I'm using go-elasticsearch/v7 and with a normal scroll:
import es "github.com/elastic/go-elasticsearch/v7"
[...]
type Query struct {
Size int `json:"size"`
Slice *QuerySlice `json:"slice,omitempty"`
Aggs *Aggs `json:"aggs,omitempty"`
Query *QueryFilter `json:"query,omitempty"`
Sort []string `json:"sort,omitempty"`
}
type QuerySlice struct {
ID int `json:"id"`
Max int `json:"max"`
}
[...]
type QueryFilter struct {
Bool QFBool `json:"bool"`
}
type QFBool struct {
Filter Filter `json:"filter"`
}
type Filter []map[string]map[string]interface{}
func (q *Query) AsBody() (*bytes.Reader, error) {
queryBytes, err := json.Marshal(q)
if err != nil {
return nil, err
}
return bytes.NewReader(queryBytes), nil
}
[...]
type Result struct {
ScrollID string `json:"_scroll_id"`
Took int
TimedOut bool `json:"timed_out"`
HitSet HitSet `json:"hits"`
Aggregations Aggregations
}
type HitSet struct {
Total struct {
Value int
}
Hits []Hit
}
[...]
func main() {
query := &Query{
Size: MaxSize,
Sort: []string{"_doc"},
Query: &QueryFilter{Bool: QFBool{Filter: filter}},
}
qbody, err := query.AsBody()
resp, err := client.Search(
client.Search.WithIndex(index),
client.Search.WithBody(qbody),
client.Search.WithSize(maxSize),
client.Search.WithScroll(scrollTime),
)
result, err := parseResponse(resp)
}
I get result.HitSet.Total.Value of 432734 for an example query (that I can't use aggregations for). I'm then able to use client.Scroll
to get all the hits, but it takes over 1 minute, so I'd like to try slices and do each slice concurrently.
So I tried:
total := 0
for i := 0; i < maxSlices; i++ {
query := &Query{
Size: maxSize,
Sort: []string{"_doc"},
Slice: &QuerySlice{
ID: i,
Max: maxSlices,
},
Query: &QueryFilter{Bool: QFBool{Filter: filter}},
}
qbody, err := query.AsBody()
if err != nil {
return nil, err
}
resp, err := client.Search(
client.Search.WithIndex(index),
client.Search.WithBody(qbody),
client.Search.WithSize(maxSize),
client.Search.WithScroll(scrollTime),
)
if err != nil {
return nil, err
}
result, err := parseResponse(resp)
if err != nil {
return nil, err
}
fmt.Printf("slice total: %d; hits: %d\n", result.HitSet.Total.Value, len(result.HitSet.Hits))

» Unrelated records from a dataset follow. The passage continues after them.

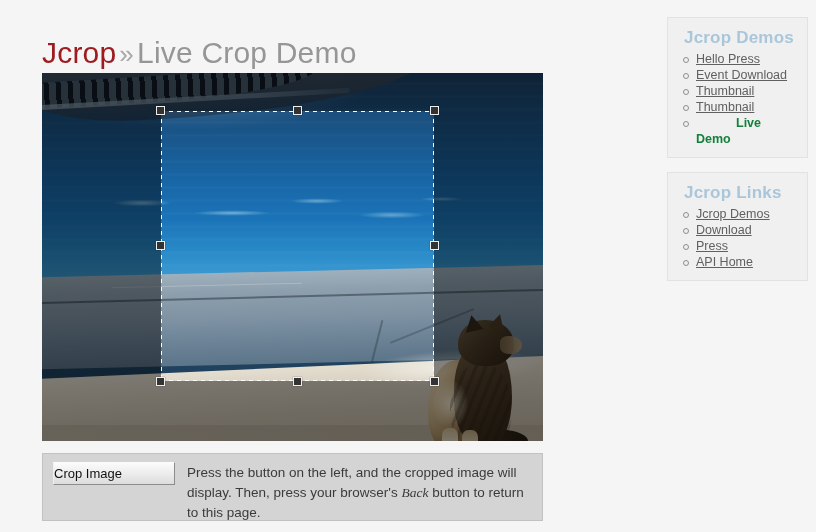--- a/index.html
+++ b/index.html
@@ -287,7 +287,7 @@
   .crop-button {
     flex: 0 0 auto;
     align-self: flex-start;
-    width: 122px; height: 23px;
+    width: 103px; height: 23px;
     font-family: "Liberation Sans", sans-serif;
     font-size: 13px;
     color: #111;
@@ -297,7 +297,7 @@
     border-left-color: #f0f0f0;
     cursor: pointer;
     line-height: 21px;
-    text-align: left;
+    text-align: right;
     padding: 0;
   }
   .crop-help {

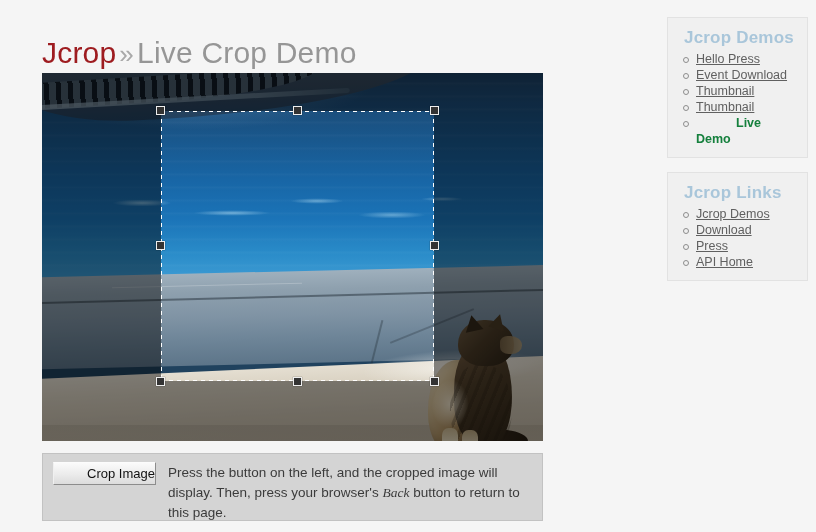--- a/index.html
+++ b/index.html
@@ -307,7 +307,7 @@
     color: #3b3b3b;
     padding-top: 1px;
   }
-  .crop-help em { font-style: italic; font-family: Liberation Serif, serif; }
+  .crop-help em { font-style: italic; }
 
   
   .sidebar { position: absolute; left: 667px; top: 17px; width: 141px; }

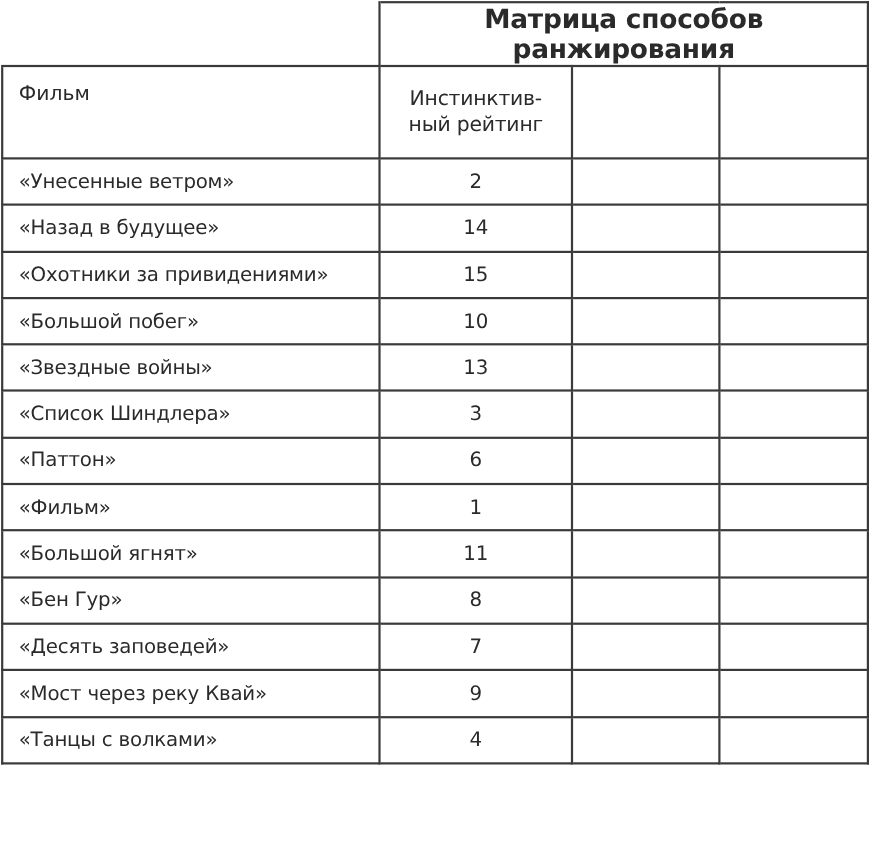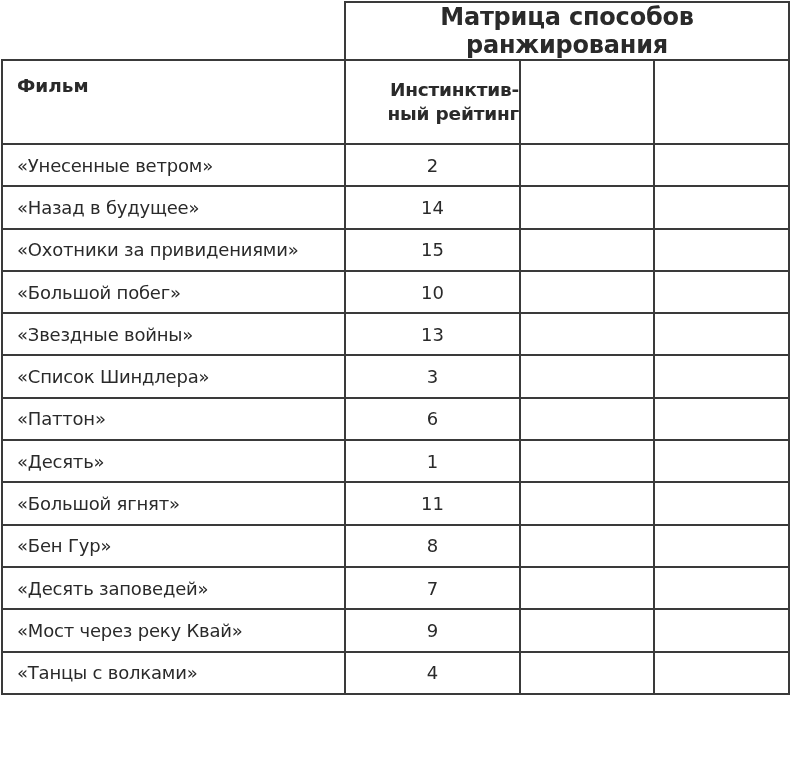--- a/index.html
+++ b/index.html
@@ -14,7 +14,7 @@
   col.c-m3 { width: 135px; }
   .blank { border-top: none; border-left: none; border-right: 2px solid #3a3a3a; border-bottom: 2px solid #3a3a3a; background: #fff; }
   .matrix-title { height: 41px; font-weight: bold; font-size: 24px; text-align: center; letter-spacing: -0.2px; }
-  .hdr-row th { height: 68px; font-weight: bold; font-size: 18.5px; }
+  .hdr-row th { height: 68px; font-weight: normal; font-size: 18.5px; }
   .hdr-film { text-align: left; padding-left: 14px; vertical-align: top; padding-top: 14px; }
   .hdr-inst { text-align: right; line-height: 24px; letter-spacing: -0.2px; }
   .data-row td { height: 40.3px; font-size: 18px; }

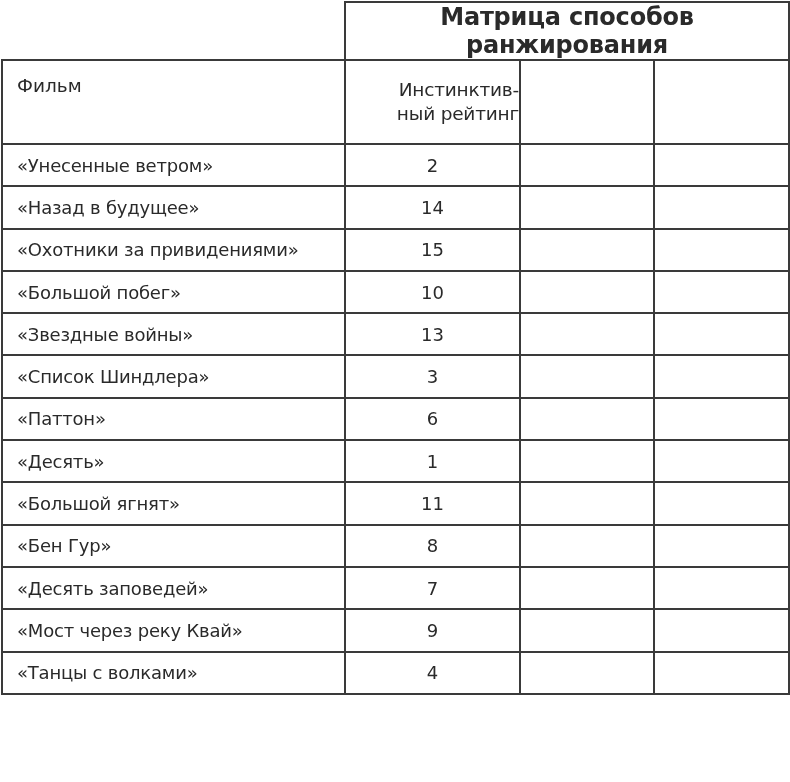--- a/index.html
+++ b/index.html
@@ -16,7 +16,7 @@
   .matrix-title { height: 41px; font-weight: bold; font-size: 24px; text-align: center; letter-spacing: -0.2px; }
   .hdr-row th { height: 68px; font-weight: normal; font-size: 18.5px; }
   .hdr-film { text-align: left; padding-left: 14px; vertical-align: top; padding-top: 14px; }
-  .hdr-inst { text-align: right; line-height: 24px; letter-spacing: -0.2px; }
+  .hdr-inst { text-align: center; line-height: 24px; letter-spacing: -0.2px; }
   .data-row td { height: 40.3px; font-size: 18px; }
   .film { padding-left: 14px; letter-spacing: -0.2px; margin-top: 48px; }
   .rank { text-align: center; font-size: 17px; }

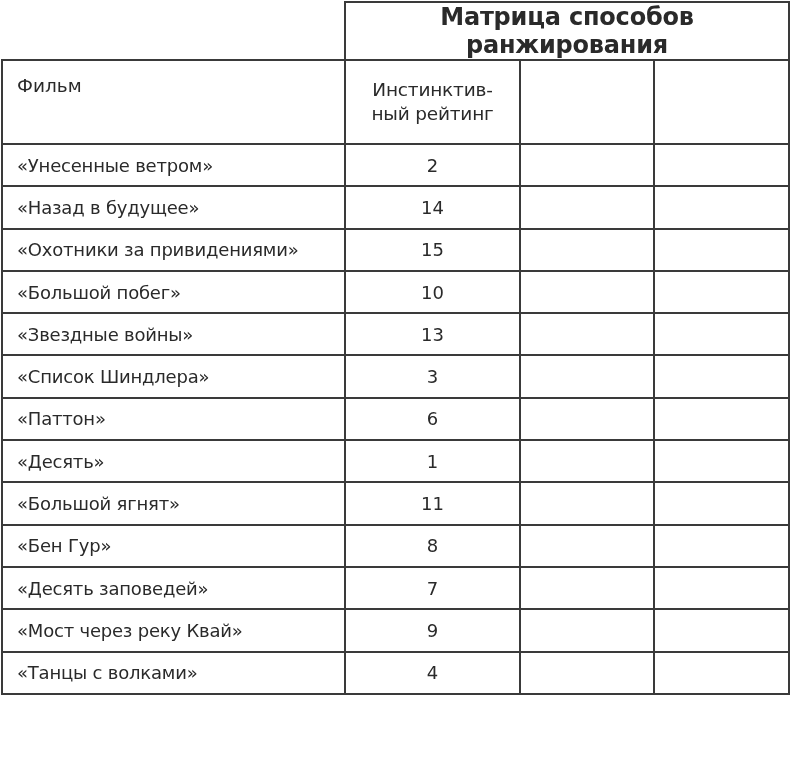--- a/index.html
+++ b/index.html
@@ -90,7 +90,7 @@
         <td></td>
       </tr>
       <tr class="data-row">
-        <td class="film">«Десять»</td>
+        <td class="film">«Фильм»</td>
         <td class="rank">1</td>
         <td></td>
         <td></td>

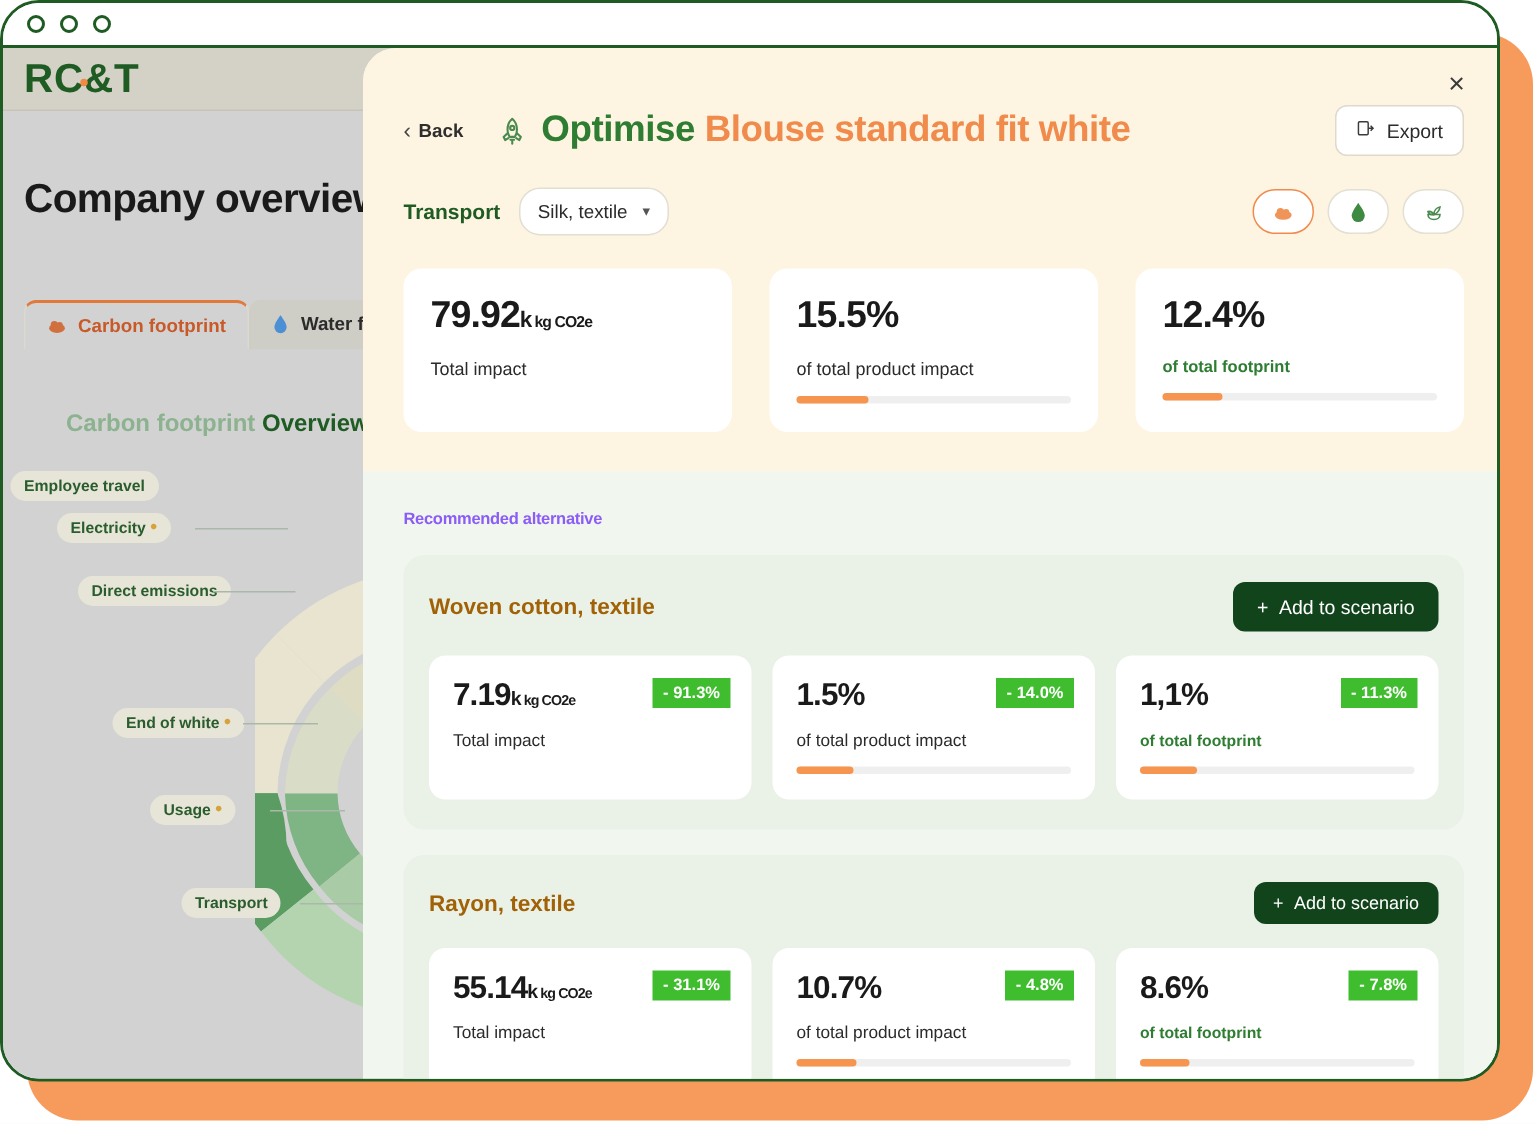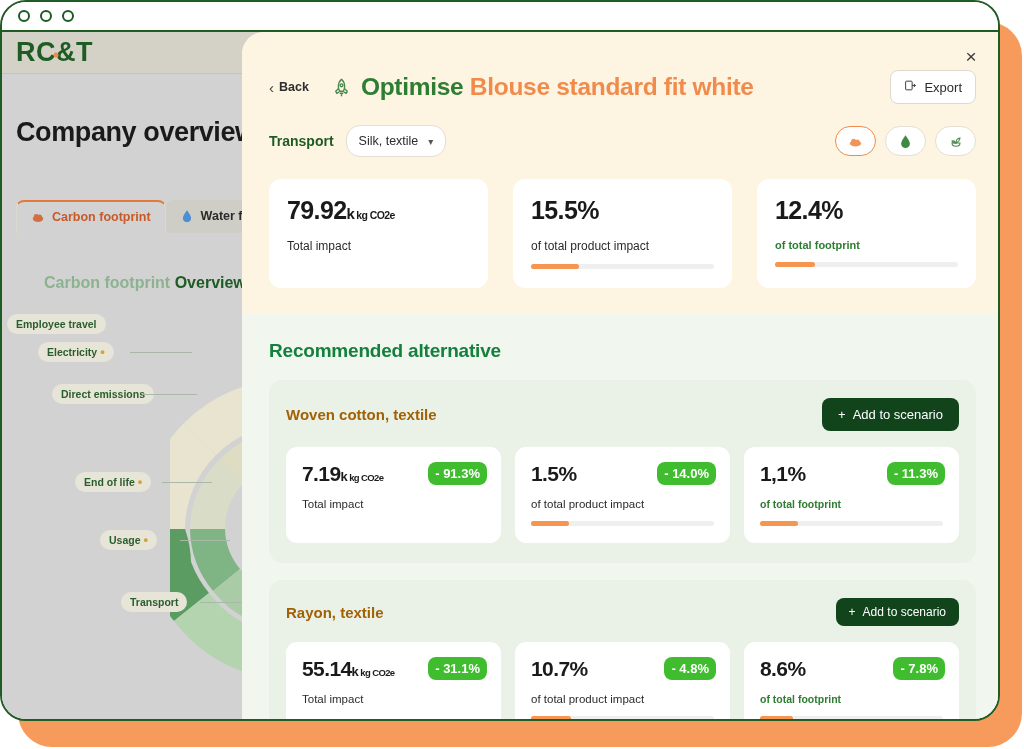--- a/index.html
+++ b/index.html
@@ -202,7 +202,7 @@
   
   .modal-body { padding: 26px 26px 0 27px; }
   .section-title {
-    font-size: 19px; font-weight: 700; color:#15803d;
+    font-size: 11px; font-weight: 700; color:#8b5cf6;
     margin-bottom: 18px; letter-spacing:-0.2px;
   }
   .alt-card {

total += result.HitSet.Total.Value
}
fmt.Printf("overall total: %d\n", total)
When maxSlices = 2, I get expected output:
slice total: 194104; hits: 10000
slice total: 238630; hits: 10000
overall total: 432734
But with maxSlices of 3 I get:
slice total: 125374; hits: 10000
slice total: 80754; hits: 10000
slice total: 125374; hits: 10000
overall total: 331502
And for 6 I get:
slice total: 10117; hits: 10000
slice total: 11253; hits: 10000
slice total: 114486; hits: 10000
slice total: 0; hits: 0
slice total: 0; hits: 0
slice total: 0; hits: 0
overall total: 135856
And despite that my example query should always be returning the same results (and does so day after day with the normal scroll query), what I get back for different maxHits values varies over time. For example yesterday maxScroll of 3 actually worked correctly.
Have I misunderstood sliced scrolls? Am I using it wrong?
By default, in elasticsearch v7.x, any number that you get in hits.total.value
about 10,000 is just a lower bound. 11,253 means while elasticsearch was searching your data it encountered at least 11,253 but due to various optimization it could have skipped segments with thousands more hits that it didn't count. To avoid that behavior you need to set track_total_hits
flag to true
.
What aggregation issue did you run into?